文書の一部
►

文化の違いによるストレスは相当なものだ。
その時、
- 面白いなと好奇心で受け止められる
- 全くこいつらは!と日本人目線で受け止める
60歳を過ぎると、どうしても2の保守的な考えになりがちだからだ。
現地に溶け込める時間がないこと
対して望郷の思いはすさまじくわきあがってくる。
現地に到着したら様々なことを始めるだろう。
言語を勉強して、現地のいろんな行事に参加したり、就職したり、近所付き合いしたり。
ようやく地域に溶け込めるのには、人にもよるだろうが10年以上はかかる。
そしてその時、猛烈に日本に帰りたくなるのだ。
しかしその頃は体も弱って、思うように日本に帰れなくなっている。
会いたい日本の家族、友人にはもう会えないのだ。
新天地での生活の代償に大事な日本のコミュニティーを失うのだ。
そのことは出発前に覚悟をするべきだ。
憧れのヨーロッパ田舎暮らし
20数年前だったと思う。私は子供2人を産み、母親業が忙しくなってきた頃、義理の父からディナーに招待された。

◄

課題について
海外移住についての文章を、「現地に溶け込める時間がないこと」を含む箇所から始めて「そのことは出発前に覚悟をするべきだ。」の後で止めて書き出し、その中の「現地」をすべて「移住先」に更新すること。 項目は海外移住についての文章とは別の出典から取られている。

項目一覧
►

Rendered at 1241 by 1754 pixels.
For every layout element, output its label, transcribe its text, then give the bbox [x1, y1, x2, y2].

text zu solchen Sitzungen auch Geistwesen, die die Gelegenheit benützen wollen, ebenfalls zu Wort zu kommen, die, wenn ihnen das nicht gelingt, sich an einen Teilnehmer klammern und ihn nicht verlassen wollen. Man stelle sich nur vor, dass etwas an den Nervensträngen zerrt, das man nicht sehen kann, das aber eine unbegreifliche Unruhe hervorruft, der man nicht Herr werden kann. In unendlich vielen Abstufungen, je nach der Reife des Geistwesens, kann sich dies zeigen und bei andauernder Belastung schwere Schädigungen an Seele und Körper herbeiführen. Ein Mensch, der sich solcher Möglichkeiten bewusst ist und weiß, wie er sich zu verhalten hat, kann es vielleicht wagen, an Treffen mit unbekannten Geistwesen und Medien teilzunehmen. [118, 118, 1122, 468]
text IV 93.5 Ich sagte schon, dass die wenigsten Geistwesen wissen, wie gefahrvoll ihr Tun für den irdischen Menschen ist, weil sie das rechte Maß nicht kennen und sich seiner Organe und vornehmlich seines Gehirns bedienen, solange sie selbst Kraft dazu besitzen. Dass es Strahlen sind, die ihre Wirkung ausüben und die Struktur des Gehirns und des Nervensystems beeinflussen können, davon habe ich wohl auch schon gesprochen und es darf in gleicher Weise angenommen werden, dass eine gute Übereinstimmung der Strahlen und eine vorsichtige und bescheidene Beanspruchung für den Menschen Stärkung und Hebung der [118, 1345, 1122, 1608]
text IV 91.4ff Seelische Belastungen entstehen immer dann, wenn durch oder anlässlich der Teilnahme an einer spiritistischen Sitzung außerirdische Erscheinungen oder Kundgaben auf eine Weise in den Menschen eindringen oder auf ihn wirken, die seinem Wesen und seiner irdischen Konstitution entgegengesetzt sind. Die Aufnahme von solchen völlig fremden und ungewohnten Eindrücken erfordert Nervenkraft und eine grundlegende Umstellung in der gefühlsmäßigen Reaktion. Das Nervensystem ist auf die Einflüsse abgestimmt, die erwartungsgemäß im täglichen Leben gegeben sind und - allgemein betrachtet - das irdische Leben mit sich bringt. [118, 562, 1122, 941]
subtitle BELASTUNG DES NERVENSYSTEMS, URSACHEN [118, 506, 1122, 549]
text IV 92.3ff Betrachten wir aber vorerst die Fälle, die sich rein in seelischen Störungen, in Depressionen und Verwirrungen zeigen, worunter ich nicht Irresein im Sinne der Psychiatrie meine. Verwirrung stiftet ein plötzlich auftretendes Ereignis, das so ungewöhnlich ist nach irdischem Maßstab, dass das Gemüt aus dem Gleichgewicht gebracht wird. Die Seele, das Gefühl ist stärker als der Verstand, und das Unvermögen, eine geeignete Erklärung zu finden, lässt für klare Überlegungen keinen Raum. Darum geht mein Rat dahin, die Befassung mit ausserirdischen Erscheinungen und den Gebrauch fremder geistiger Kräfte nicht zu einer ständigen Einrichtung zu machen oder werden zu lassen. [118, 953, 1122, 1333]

◄

課題の解答
移住先に溶け込める時間がないこと
対して望郷の思いはすさまじくわきあがってくる。
移住先に到着したら様々なことを始めるだろう。
言語を勉強して、移住先のいろんな行事に参加したり、就職したり、近所付き合いしたり。
ようやく地域に溶け込めるのには、人にもよるだろうが10年以上はかかる。
そしてその時、猛烈に日本に帰りたくなるのだ。
しかしその頃は体も弱って、思うように日本に帰れなくなっている。
会いたい日本の家族、友人にはもう会えないのだ。
新天地での生活の代償に大事な日本のコミュニティーを失うのだ。
そのことは出発前に覚悟をするべきだ。